→ **Text provided**:
━━━━━━━━━━━━━━━━

Moving The Swimming Needle Forward

by SwimSwam Contributors 4

August 06th, 2020 Lifestyle

Courtesy: Tom Slear

Don Shive had no inkling of becoming a trailblazer in swimming. He laughs at the mere thought of it. He had never swum in a race when he arrived at what is now Old Dominion University. He was there to occupy himself for a year as he tried for a second time to gain admittance to the United States Military Academy (aka West Point and Army). But the swim coach saw potential when Shive underwent a swim test given to all freshmen. Six months later he won a conference title in the 440-yard freestyle (more on that distance later).

Maybe I have some promise in this sport, Shive told himself. So he tried out for the swim team at Army and made it. His junior year he finished fifth in the 1650 at the Eastern Championships and set the school record.

But Shive’s moment in the sun came the next season, in 1964, during the dual meet against Navy. He swam the 500 free in the lane next to Navy’s top distance swimmer, Buddy Wier. Memories have faded significantly and archives have mostly disappeared over the intervening 56 years, so precision at this point is nearly impossible. The best estimate is that Wier’s time going into the race was nine seconds faster than Shive’s.

And yet, approaching the eighth turn, Shive found himself at Wier’s feet. Without a thought, he flipped the turn. Wier did an open turn. (Picture a one-handed butterfly or breaststroke turn.) After his push-off, Shive was at Wier’s shoulders.

“There was nothing planned,” Shive says, who until that 500 against Wier typically flipped the first seven turns and the last one. “It was a just a reaction to the moment.”

At the next turn, the same thing happened: Wier was leading by nearly a body length. Shive flipped. Wier opened. Shive caught him. The turn at the 250 was more of the same. When Shive turned his head to breath on his first stroke after the push-off, his field of vision was filled with excited teammates waving towels. Army had already secured the meet with multiple school records. Four cadets had swims that would earn All American, back when times from dual meets were considered. Nevertheless, the swim of the meet was going on now. Shive had cracked the code for staying with Wier. The question was whether he would keep flipping his turns.

“Nobody flipped turns”

Now, for some context: In all individual and relay freestyle races until the 1962-1963 season, college swimmers had to touch the wall at turns with one hand or the other. The rule made little sense. The hand touch forced swimmers to come close to the wall, making the flip itself slow and awkward. And the rule was difficult to enforce. Whether a swimmer actually touched was hard to determine. The only way to ensure compliance was to have an official looking straight down at each swimmer at every turn.

━━━━━━━━━━━━━━━━

→ **Excerpted data**:

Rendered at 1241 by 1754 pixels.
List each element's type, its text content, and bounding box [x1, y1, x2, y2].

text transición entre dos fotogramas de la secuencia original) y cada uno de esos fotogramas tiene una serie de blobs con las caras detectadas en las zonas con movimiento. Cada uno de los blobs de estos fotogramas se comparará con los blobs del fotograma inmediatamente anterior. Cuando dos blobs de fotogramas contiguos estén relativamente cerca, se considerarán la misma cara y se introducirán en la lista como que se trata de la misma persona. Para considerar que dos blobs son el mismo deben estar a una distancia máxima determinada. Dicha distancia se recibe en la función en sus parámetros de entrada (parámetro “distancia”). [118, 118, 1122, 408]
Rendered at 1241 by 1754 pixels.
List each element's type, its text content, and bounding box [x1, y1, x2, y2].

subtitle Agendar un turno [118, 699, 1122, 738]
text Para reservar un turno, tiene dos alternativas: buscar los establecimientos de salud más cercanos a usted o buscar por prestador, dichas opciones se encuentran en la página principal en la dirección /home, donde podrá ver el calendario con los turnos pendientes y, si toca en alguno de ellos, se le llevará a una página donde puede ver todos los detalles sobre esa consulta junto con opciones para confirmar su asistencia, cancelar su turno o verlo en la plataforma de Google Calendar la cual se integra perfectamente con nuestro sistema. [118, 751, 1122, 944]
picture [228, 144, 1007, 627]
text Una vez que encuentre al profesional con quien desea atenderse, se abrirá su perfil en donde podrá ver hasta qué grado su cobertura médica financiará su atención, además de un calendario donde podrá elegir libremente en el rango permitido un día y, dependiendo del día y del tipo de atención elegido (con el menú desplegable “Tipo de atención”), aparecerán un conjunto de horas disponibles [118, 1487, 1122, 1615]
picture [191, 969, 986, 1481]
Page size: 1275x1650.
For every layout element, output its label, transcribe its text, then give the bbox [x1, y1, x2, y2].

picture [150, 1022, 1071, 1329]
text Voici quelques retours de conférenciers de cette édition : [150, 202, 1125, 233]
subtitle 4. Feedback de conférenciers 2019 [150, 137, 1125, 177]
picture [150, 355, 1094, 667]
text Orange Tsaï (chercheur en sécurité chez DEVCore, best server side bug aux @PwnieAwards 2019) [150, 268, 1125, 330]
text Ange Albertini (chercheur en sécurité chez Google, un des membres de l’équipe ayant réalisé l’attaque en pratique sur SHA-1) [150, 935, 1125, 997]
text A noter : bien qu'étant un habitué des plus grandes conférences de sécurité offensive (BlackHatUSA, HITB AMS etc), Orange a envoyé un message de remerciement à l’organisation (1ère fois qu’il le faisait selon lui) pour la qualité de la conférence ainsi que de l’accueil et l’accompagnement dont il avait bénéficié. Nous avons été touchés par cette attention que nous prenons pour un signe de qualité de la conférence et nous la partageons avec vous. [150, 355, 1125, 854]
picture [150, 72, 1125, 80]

━━━━━━━━━━━━━━━━

→ **Directions**:
**1.** How would the sentence "The rule made little sense." from the article about Don Shive read in French?
**2.** Can you summarize the article about Don Shive in two sentences?
Answer using only the article about Don Shive, not the records.

→ **Answers to each task**:
**1.** La règle n'avait guère de sens.

**2.** Don Shive had never swum in a race before college, but after winning a conference title at what is now Old Dominion University, he made the swim team at Army and set the school record in the 1650. In the 1964 dual meet against Navy, he caught Navy's top distance swimmer, Buddy Wier, in the 500 free by flipping his turns while Wier did open turns, and until the 1962-1963 season, college rules had required swimmers to touch the wall with one hand at freestyle turns.